Se queres conhecer a situação económica do país, vai a um talho

É por todos sabido que a situação económica das famílias portuguesas não anda nos seus melhores dias. Para além de ser um dos países onde mais se consome anti-depressivos (apesar de, paradoxalmente, também ser dos países europeus com maior número de horas de exposição solar, o que é um contra-senso), Portugal continua com a sua secular crise económica que tem forçado muitas famílias a ver na emigração a solução "mágica" para os seus problemas, não havendo maneira de que esse ciclo vicioso de "má gestão - crise económica - emigração forçada", que perdura há séculos, alguma vez se quebre definitivamente. Hoje, no talho, pude observar como as pessoas andam tristes, nervosas e estressadas.
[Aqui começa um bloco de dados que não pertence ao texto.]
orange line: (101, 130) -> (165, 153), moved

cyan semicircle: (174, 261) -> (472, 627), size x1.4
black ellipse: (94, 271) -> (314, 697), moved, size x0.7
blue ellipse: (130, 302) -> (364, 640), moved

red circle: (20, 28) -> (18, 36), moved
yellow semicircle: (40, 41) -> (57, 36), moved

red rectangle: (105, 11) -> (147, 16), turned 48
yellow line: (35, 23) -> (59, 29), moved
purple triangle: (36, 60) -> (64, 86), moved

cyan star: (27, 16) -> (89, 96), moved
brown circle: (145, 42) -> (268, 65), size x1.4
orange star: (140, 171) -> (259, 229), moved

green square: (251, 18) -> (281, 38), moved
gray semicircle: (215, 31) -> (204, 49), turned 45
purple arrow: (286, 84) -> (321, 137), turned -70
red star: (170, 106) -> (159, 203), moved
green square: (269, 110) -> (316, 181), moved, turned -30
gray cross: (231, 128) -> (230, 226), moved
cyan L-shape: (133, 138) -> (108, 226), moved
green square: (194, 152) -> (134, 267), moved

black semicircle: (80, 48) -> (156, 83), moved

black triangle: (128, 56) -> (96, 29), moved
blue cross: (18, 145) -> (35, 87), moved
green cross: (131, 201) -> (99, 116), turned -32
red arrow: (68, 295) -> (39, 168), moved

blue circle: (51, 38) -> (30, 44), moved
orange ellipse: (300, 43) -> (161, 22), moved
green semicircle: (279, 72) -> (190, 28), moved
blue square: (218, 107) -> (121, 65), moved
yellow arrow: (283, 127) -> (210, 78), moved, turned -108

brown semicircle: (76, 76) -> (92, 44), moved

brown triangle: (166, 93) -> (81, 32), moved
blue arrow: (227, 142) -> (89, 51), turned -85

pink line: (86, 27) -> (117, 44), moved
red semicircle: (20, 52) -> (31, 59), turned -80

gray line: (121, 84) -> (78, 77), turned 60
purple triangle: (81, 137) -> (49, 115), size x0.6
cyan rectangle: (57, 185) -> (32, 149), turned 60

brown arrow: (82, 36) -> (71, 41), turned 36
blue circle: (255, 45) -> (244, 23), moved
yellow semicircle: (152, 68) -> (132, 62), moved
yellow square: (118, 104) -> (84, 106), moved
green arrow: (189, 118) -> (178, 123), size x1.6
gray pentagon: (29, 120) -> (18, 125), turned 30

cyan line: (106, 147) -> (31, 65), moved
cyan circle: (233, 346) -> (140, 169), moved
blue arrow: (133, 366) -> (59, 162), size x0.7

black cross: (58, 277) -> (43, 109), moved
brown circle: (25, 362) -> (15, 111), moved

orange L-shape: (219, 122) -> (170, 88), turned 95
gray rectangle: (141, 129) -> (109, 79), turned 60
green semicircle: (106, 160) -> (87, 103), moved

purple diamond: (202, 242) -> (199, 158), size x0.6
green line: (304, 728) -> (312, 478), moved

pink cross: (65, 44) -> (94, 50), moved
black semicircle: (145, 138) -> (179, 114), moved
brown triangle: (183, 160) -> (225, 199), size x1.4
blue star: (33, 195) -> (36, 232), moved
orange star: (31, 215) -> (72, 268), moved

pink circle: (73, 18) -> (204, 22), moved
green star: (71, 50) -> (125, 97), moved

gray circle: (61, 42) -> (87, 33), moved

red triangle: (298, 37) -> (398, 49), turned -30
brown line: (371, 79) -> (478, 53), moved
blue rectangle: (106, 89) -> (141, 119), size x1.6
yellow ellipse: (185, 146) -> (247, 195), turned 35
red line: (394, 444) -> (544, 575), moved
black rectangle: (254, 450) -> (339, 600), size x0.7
Senti que o talho funcionava como uma espécie de consultório barato de psicologia (a psicologia dos pobres), onde as gentes desabafavam as suas amarguras enquanto esperavam ser atendidas pelo comerciante. Fiquei com sincera pena das pessoas e das histórias que contavam (uma pôs-se a chorar ao balcão) e lembrei-me que eu própria passava por situação idêntica, embora talvez conseguisse superar melhor os meus problemas (ao menos não chorava ao balcão). A certa altura, entretanto, houve ali um momento em que senti alguma solidariedade entre as pessoas que lá estavam presentes. A mulher que chorava começou a gritar "Não há compreensão. Descontam tudo na gente. Fo**-se para este mundo". Eu calei-me, pensativa. Outra mulher dizia-lhe "Deixa estar isso. Acalme-se. Não vale a pena ficar nervosa". O certo é que todos ficaram consternados, e enquanto observavam a mulher ir embora, meditavam nos seus próprios problemas pessoais, que, comparativamente, também não eram nada pequenos em relação aos da mulher que se ia embora.